Cool coding

Gause Elementary students learn the basics of computer programming using Ozobots

A student in the coding club uses the "blocky" code language on an iPad to help create commands for her Ozobot.

Fifth-grader Kennedy McFadden enjoys using her iPad to write codes. She said it starts out easy, but gets challenging.

First-grade teacher Sydney Termini works with students during a recent coding club. Earlier in the day, the kids participated in "crazy hair day."

When students gather in the Gause Elementary School library for coding club, they are ready for fun.

These fourth and fifth-graders aren’t thinking about the fact that they are, in essence, writing a computer program.

Instead, the focus is on creativity. Students lean over giant paper maps, which are made using different colored markers to draw sets of lines and dashes. Some include cartoon doodles or smiling family members next to the drawings.

Once the trail is complete, they send tiny robots, called Ozobots, to follow the commands they have drawn. It reads colors through a sensor and responds with different movements, such as forward, backward, spin, light up and speed.

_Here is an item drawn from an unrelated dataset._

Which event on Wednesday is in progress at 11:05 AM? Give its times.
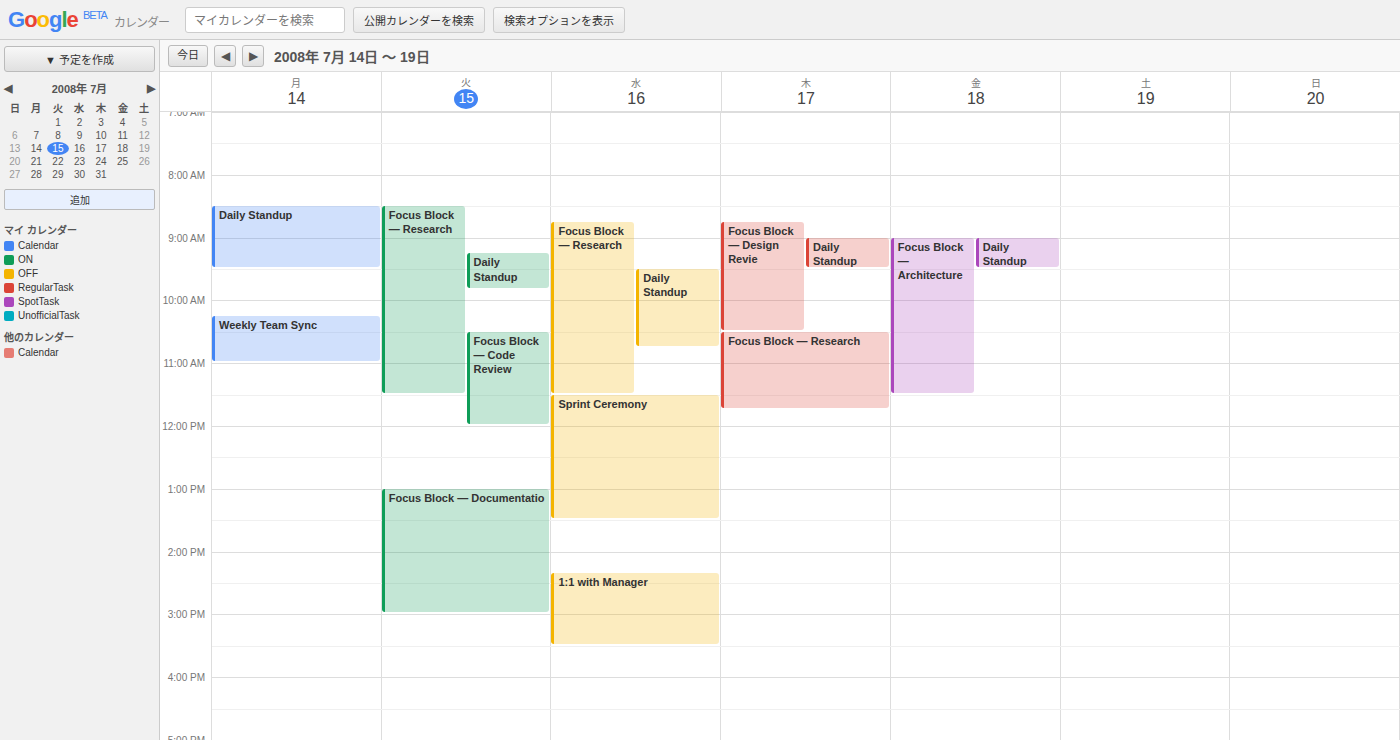
"Focus Block — Research", 8:45 AM to 11:30 AM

Fifth-grader Jake Kettleson has been participating since the program began in the fall.

“My parents wanted me to sign up, so I tried it out and had a lot of fun, and decided to continue,” he said. “I really like to play with the Ozobots. It is really fun.”

The students work with a “blocky,” code language that they learn using code.org on their iPads.

Fifth-grader Kennedy McFadden enjoys using the iPad most.

“I decided to try out this club because it sounds like fun and my dad likes to code, and he thought I would like it too,” she said. “It starts out easy, then gets challenging but it is fun to keep trying.”

First-grade teacher Sydney Termini is the Code Club instructor. She was inspired to start the club in the fall of 2016 after coding last year with her son, Ben, who was a kindergartner.

“I was looking for a way to challenge him where he would have to problem solve and not always know the answer,” she said. “I wanted it to be fun and engaging. I discovered code.org and took a class in Beaverton. I loved it. As I started working on the courses, my son was peeking over my shoulder, then in my lap, and then taking over my computer. He was hooked as well.”

Students use a click and drop method to place their codes, which helps them become familiar with writing an algorithm to tell the computer what to do.

“We have also been working with color codes using the Ozobot robots,” Termini said. “The kids have really enjoyed figuring out what these little bots can do.”

She originally hoped to have 15 students per session, but after a parent orientation packed the room, she knew more sessions were needed.

First- through third-grade students meet on Mondays and fourth- and fifth-graders meet on Thursdays. All sessions start after school and last for one hour. It is offered free of charge, and the only requirements to attend are that students must be up-to-date on all classwork and demonstrate positive behavior.

Termini’s goal for the club is to provide students with the experience that computer science is fun and anyone can do it.

“I love listening to the group work with each other,” she said. “I love the sudden, ‘Yes! I finally got it.’ after they have worked hard on something. If someone is stuck, they help each other problem solve, figuring out why their first, second or even third attempt hasn’t worked.”

She added, “When helping others, the only rule is they must provide the help verbally and the person they are helping has to do the work. This is usually followed by an exclamation of, ‘Oh that’s why it wouldn’t work!’

“As I watch these groups, it’s fun to see the smiles and hear their laughter as they work through their courses on code.org,” Termini said.

According to Termini, providing opportunities to explore computer science at the elementary level is important to lay the foundation for classes students could take in middle school.

“My hope is that it will help them by giving them confidence to try robotics and computer science when they get there and not think that it’s too hard for them,” she said. “I hope that the problem solving that they have worked on independently or with a partner or group will help them persevere through problems they may find in math or science courses.”

Termini noted that many jobs require coding and computer science knowledge.

“I’m hoping it will help them prepare for different possibilities they may have not have thought of or would have known about without this background,” she said.

Aiden Hasselbush, a fourth-grader, enjoys creating commands for his Ozobot.

“I am interested in coding and this class is a good way to do stuff with it,” he said. “I would recommend it to other kids because it is a fun experience with coding and learning more.”